▸ **Data extract**

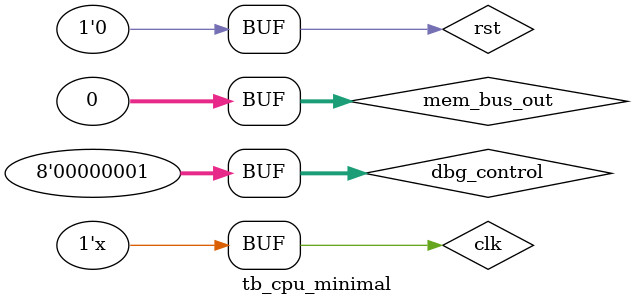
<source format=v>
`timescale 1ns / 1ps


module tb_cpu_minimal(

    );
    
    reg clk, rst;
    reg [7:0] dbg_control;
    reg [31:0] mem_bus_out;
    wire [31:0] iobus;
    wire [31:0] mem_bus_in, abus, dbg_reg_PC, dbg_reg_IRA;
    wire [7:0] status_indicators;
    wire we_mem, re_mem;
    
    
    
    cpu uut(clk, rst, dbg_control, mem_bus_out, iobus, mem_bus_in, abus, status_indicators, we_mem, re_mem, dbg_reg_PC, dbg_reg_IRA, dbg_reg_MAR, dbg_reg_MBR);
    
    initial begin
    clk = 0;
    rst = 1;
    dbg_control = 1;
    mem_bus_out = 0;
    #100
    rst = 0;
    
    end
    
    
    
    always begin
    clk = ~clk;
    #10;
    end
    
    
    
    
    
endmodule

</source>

* * *

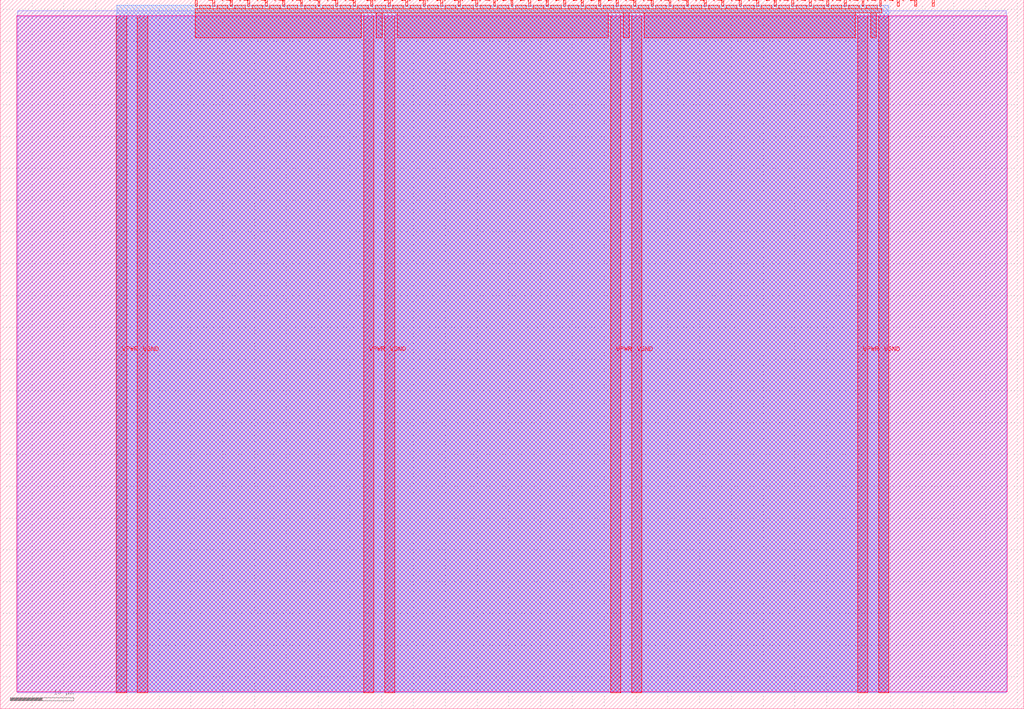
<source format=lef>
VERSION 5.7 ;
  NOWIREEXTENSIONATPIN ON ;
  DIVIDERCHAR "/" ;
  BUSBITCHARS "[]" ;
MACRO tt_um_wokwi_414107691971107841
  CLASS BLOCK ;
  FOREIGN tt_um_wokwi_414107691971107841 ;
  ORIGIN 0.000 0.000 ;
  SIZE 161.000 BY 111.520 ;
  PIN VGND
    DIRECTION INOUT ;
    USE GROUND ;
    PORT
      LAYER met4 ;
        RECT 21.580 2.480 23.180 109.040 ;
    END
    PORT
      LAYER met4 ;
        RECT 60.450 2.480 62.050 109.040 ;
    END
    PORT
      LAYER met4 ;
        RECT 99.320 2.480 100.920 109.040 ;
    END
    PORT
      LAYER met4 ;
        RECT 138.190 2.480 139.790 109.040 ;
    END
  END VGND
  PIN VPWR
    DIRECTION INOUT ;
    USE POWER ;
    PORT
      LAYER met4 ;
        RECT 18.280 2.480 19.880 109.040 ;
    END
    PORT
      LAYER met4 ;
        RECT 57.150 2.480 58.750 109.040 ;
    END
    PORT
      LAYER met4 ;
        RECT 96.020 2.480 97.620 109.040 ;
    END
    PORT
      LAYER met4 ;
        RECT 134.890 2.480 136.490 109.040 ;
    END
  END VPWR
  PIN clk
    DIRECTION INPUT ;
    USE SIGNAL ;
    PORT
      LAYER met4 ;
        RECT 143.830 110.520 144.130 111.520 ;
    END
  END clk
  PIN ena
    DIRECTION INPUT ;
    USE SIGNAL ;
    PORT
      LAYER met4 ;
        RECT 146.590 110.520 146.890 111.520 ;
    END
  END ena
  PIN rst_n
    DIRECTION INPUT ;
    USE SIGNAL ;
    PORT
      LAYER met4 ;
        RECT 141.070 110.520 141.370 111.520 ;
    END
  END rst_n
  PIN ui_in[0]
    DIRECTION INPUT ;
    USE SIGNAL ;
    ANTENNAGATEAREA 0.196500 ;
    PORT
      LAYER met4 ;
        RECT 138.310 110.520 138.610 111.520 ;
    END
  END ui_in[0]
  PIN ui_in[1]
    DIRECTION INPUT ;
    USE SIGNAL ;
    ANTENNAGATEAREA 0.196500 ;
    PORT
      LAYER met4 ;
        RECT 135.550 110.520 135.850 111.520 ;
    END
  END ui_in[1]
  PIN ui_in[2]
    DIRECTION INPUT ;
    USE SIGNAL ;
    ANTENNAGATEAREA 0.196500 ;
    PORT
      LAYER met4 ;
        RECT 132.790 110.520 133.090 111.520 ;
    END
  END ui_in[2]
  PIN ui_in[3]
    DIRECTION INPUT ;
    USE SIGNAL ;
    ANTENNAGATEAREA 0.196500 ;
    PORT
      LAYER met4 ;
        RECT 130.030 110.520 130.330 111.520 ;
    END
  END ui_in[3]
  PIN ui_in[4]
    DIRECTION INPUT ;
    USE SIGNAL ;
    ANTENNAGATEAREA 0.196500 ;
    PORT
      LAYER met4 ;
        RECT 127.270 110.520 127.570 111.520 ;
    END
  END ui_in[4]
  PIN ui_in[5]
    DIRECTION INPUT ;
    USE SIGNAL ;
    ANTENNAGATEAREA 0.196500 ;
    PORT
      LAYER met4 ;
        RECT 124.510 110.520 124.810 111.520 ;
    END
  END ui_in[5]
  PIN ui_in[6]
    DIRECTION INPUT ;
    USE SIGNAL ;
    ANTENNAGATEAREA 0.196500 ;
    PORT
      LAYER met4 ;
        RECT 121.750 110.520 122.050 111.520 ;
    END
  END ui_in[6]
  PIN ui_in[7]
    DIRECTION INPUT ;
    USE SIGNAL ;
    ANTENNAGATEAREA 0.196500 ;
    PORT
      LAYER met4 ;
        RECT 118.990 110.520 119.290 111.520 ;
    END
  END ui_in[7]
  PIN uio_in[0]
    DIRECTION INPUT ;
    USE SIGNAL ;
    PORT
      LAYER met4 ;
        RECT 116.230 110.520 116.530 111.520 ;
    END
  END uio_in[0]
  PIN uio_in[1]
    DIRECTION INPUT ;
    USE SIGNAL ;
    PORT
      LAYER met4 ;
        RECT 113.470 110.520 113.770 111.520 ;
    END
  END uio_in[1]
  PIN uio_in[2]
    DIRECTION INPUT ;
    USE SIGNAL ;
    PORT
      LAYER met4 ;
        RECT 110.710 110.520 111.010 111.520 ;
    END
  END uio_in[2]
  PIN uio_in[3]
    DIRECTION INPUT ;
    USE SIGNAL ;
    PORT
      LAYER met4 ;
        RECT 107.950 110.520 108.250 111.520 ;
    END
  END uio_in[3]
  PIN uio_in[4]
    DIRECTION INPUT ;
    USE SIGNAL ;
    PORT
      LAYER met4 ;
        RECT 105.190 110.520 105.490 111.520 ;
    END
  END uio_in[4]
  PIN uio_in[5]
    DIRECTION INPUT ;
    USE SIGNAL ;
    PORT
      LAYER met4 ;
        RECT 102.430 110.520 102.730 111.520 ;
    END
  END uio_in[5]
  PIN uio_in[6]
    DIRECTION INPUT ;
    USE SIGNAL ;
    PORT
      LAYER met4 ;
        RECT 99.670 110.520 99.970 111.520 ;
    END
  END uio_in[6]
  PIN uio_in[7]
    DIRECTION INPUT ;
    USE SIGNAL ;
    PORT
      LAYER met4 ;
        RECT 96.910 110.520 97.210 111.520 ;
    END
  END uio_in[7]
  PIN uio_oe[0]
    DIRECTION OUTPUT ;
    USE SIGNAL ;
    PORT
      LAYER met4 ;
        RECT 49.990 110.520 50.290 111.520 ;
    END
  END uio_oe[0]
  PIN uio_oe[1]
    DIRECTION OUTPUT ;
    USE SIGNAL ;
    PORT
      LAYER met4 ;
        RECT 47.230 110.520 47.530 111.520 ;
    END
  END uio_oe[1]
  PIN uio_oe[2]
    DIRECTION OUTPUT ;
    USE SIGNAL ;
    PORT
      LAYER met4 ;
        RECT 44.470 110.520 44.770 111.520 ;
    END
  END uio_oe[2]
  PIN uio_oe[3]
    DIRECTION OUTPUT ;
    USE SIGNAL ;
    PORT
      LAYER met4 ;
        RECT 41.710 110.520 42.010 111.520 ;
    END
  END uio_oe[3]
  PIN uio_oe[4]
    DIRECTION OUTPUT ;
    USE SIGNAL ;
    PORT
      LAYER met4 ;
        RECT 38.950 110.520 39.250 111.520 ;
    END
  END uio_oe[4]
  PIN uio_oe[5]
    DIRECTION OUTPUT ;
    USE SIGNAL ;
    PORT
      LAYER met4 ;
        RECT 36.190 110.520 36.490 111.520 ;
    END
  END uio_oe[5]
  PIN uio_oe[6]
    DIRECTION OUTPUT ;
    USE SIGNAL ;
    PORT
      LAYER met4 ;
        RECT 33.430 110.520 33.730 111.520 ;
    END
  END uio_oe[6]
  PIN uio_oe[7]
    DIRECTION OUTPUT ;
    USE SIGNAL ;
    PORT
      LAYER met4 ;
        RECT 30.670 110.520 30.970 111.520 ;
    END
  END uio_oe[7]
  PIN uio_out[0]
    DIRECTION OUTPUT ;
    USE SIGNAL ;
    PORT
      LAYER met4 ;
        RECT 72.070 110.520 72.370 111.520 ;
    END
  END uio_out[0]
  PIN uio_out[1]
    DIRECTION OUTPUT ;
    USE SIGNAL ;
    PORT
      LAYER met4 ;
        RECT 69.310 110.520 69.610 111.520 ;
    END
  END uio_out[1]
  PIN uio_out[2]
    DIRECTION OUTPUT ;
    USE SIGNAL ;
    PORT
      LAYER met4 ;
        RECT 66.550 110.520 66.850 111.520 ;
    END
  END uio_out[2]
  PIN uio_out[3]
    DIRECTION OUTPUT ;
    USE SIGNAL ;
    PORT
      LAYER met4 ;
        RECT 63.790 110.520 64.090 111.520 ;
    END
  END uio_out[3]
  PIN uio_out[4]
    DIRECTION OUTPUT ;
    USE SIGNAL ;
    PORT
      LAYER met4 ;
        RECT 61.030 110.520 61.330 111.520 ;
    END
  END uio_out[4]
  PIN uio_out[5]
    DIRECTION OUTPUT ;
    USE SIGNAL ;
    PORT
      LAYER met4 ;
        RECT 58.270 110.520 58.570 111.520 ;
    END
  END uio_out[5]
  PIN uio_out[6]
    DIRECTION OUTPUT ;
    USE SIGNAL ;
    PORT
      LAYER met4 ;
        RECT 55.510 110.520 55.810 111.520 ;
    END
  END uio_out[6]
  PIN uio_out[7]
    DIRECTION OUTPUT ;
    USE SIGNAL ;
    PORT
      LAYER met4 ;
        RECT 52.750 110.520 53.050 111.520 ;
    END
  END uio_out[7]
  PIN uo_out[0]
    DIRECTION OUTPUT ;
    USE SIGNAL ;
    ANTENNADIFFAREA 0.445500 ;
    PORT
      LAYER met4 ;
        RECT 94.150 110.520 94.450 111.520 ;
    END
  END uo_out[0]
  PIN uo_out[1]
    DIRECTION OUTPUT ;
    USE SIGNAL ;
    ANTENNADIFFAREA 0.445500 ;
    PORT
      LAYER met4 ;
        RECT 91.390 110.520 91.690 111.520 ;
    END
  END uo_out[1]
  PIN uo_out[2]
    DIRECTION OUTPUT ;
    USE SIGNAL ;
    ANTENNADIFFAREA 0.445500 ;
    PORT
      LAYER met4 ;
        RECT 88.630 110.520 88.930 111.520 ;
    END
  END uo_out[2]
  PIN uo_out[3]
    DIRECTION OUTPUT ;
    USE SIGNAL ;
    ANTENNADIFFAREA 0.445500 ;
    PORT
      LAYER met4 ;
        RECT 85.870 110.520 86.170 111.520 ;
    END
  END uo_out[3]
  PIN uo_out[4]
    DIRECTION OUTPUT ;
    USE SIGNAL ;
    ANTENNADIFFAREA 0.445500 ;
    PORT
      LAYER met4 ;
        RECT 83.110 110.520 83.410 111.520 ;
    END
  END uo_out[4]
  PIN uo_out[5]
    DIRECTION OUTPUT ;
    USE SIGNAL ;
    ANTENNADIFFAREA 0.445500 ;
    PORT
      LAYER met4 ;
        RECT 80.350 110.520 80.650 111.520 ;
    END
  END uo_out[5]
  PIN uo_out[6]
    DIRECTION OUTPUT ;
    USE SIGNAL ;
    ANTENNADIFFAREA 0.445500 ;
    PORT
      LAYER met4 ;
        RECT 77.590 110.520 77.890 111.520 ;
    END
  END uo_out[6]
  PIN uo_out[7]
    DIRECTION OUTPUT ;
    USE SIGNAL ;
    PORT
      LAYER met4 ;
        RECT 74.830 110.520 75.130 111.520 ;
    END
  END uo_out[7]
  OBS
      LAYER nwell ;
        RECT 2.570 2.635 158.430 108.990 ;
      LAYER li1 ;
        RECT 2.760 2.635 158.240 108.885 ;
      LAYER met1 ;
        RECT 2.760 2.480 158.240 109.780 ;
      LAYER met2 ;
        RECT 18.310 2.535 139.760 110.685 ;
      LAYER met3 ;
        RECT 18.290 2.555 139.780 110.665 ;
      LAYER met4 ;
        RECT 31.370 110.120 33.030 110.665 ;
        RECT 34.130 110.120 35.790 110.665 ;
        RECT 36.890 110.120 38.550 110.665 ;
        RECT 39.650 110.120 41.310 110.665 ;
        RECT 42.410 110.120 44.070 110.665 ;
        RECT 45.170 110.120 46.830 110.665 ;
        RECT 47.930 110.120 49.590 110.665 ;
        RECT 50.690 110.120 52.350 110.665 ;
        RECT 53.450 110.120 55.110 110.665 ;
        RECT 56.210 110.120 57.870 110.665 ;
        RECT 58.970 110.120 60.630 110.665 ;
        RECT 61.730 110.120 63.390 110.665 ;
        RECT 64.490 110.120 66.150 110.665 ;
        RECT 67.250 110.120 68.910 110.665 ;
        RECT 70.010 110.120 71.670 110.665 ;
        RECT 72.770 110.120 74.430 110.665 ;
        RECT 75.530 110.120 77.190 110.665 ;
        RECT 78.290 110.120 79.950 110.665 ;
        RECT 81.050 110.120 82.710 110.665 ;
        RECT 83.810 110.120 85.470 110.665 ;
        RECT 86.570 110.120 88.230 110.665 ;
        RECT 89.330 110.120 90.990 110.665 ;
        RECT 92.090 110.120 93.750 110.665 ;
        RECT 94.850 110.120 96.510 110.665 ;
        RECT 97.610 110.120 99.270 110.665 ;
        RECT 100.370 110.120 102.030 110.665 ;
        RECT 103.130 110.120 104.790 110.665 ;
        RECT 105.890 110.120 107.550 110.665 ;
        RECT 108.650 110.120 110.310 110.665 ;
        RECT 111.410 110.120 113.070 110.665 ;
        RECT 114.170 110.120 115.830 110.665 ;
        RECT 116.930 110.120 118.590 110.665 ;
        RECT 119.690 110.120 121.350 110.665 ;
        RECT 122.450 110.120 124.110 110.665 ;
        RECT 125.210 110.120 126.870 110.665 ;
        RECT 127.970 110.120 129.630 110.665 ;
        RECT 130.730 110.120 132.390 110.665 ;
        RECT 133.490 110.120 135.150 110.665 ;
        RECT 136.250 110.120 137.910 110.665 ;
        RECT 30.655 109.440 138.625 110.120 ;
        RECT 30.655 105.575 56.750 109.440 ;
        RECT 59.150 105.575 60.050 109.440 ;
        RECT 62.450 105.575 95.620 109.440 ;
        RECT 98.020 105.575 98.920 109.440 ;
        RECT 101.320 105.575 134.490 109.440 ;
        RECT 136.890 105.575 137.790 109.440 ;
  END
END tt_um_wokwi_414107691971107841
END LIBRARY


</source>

▸ **Task directions**
Print exactly the lines of the listing above starting at the line containing "PIN uio_out[1]" and ending at the line containing "PIN uo_out[3]", both included.

▸ **Answer for the task**
  PIN uio_out[1]
    DIRECTION OUTPUT ;
    USE SIGNAL ;
    PORT
      LAYER met4 ;
        RECT 69.310 110.520 69.610 111.520 ;
    END
  END uio_out[1]
  PIN uio_out[2]
    DIRECTION OUTPUT ;
    USE SIGNAL ;
    PORT
      LAYER met4 ;
        RECT 66.550 110.520 66.850 111.520 ;
    END
  END uio_out[2]
  PIN uio_out[3]
    DIRECTION OUTPUT ;
    USE SIGNAL ;
    PORT
      LAYER met4 ;
        RECT 63.790 110.520 64.090 111.520 ;
    END
  END uio_out[3]
  PIN uio_out[4]
    DIRECTION OUTPUT ;
    USE SIGNAL ;
    PORT
      LAYER met4 ;
        RECT 61.030 110.520 61.330 111.520 ;
    END
  END uio_out[4]
  PIN uio_out[5]
    DIRECTION OUTPUT ;
    USE SIGNAL ;
    PORT
      LAYER met4 ;
        RECT 58.270 110.520 58.570 111.520 ;
    END
  END uio_out[5]
  PIN uio_out[6]
    DIRECTION OUTPUT ;
    USE SIGNAL ;
    PORT
      LAYER met4 ;
        RECT 55.510 110.520 55.810 111.520 ;
    END
  END uio_out[6]
  PIN uio_out[7]
    DIRECTION OUTPUT ;
    USE SIGNAL ;
    PORT
      LAYER met4 ;
        RECT 52.750 110.520 53.050 111.520 ;
    END
  END uio_out[7]
  PIN uo_out[0]
    DIRECTION OUTPUT ;
    USE SIGNAL ;
    ANTENNADIFFAREA 0.445500 ;
    PORT
      LAYER met4 ;
        RECT 94.150 110.520 94.450 111.520 ;
    END
  END uo_out[0]
  PIN uo_out[1]
    DIRECTION OUTPUT ;
    USE SIGNAL ;
    ANTENNADIFFAREA 0.445500 ;
    PORT
      LAYER met4 ;
        RECT 91.390 110.520 91.690 111.520 ;
    END
  END uo_out[1]
  PIN uo_out[2]
    DIRECTION OUTPUT ;
    USE SIGNAL ;
    ANTENNADIFFAREA 0.445500 ;
    PORT
      LAYER met4 ;
        RECT 88.630 110.520 88.930 111.520 ;
    END
  END uo_out[2]
  PIN uo_out[3]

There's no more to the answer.